Uma tragédia nacional

Até podemos rir das trapalhadas desse governo, da burrice escoiceante de parte dos seus ministros, das idiotices da Damares, da ignorância orgulhosa e olaviana de Araújo, ou da mistura de patetas com metralhas que são os filhos presidenciais (esses são os verdadeiros petralhas)?

É certo, podemos rir disso. Mas esse governo é, definitivamente, uma tragédia de proporções gigantescas.

As primeiras medidas anunciadas têm impacto direto na vida de milhões de trabalhadores brasileiros. Os oito reais garfados do salário mínimo farão falta, muita falta, quando as famílias mais pobres tiverem que fechar suas contas no final do mês.

Sem Ministério do Trabalho, com a própria Justiça do Trabalho ameaçada, a proteção aos direitos dos que produzem, precarizada após a reforma trabalhista, tende a praticamente desaparecer. Para os trabalhadores, o futuro que se prenuncia será a selva, e não estou falando da saudação militar tão ao gosto do capitão de fanfarra.

Os indígenas serão agora responsabilidade daqueles que sempre estiveram de olho em suas terras; os direitos humanos serão tratados por uma pastora que, por vezes fazendo acenos simpáticos à comunidade LGBT e às mulheres, não hesitará em tratorar todas as conquistas duramente arrancadas; a educação foi parar nas mãos de fundamentalistas que desconhecem por completo a realidade das escolas brasileiras e não hesitarão em declarar os professores como inimigos do país.

Resta a justiça, pensam alguns. No meu pessimismo ranzinza, é aí que vejo os maiores problemas. A justiça vem se afirmando cada vez mais como uma senhora fria, marmórea, com os olhos eternamente vendados. Daquele mato dificilmente sairá algum coelho.

Essa perspectiva sombria, trágica, de um governo que mal começou, é apenas um prelúdio. O pior, não nos enganemos, ainda está por vir.
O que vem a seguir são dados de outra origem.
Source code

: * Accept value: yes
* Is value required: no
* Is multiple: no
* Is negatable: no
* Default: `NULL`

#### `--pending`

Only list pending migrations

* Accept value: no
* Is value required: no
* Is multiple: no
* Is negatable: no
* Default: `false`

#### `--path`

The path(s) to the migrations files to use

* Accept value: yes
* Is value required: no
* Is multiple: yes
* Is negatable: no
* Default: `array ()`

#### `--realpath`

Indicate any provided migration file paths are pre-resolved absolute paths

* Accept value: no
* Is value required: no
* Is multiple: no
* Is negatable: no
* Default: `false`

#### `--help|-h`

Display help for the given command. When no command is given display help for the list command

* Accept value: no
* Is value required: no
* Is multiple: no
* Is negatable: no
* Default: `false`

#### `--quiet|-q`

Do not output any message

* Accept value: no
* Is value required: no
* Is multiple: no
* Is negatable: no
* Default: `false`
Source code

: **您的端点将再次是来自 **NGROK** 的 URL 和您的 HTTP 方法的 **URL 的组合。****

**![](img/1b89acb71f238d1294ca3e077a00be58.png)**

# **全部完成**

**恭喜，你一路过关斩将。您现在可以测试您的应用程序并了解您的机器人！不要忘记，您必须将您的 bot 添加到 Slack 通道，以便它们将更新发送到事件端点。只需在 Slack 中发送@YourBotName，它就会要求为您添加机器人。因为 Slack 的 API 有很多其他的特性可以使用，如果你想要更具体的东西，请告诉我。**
Por trás de todas essas questões, sérias todas elas, prepara-se o pior, a entrega total do país, o fim da soberania nacional, a submissão (melhor seria dizer a rendição incondicional) aos interesses do imperialismo, essa palavrinha que teima em não sair da moda.

Se o projeto antinacional e antipopular que tem Paulo Guedes como copiloto puder ser tocado mantendo-se ainda uma aparência democrática, mesmo que seja uma democracia ferida, isso será feito. Para os senhores que movimentam cordéis na sombra, é preferível que se mantenha um aspecto de legalidade, de democracia, enquanto o país é pilhado e negociado, mais ou menos às claras, mais ou menos com conchavos em salas fechadas.

Se, para que seus desígnios sejam cumpridos, a democracia, a legalidade, se tornar um obstáculo crescente, não nos enganemos, esses senhores repetirão em uníssono a fala de Passarinho e mandarão os escrúpulos às favas.

É hora de o povo brasileiro apertar o cinto. O piloto não sumiu. E, como diz um velho ditado, é doido mas não rasga dinheiro. A fatura já está sendo apresentada, e seremos nós a pagá-la.

Não vamos rir, portanto, das trapalhadas desse governo. Tudo bem, se não der para segurar o riso quando a Damares aparecer vestindo azul ou quando o Vélez Rodríguez quiser acabar com a alfabetização marxista, caiamos na risada. Só um pouquinho, sem excessos, por favor.

Não nos esqueçamos que estamos diante de uma grande tragédia nacional. Ou lutamos para combatê-la e escapar, ou sucumbiremos a ela e seremos tragados pela sua voracidade.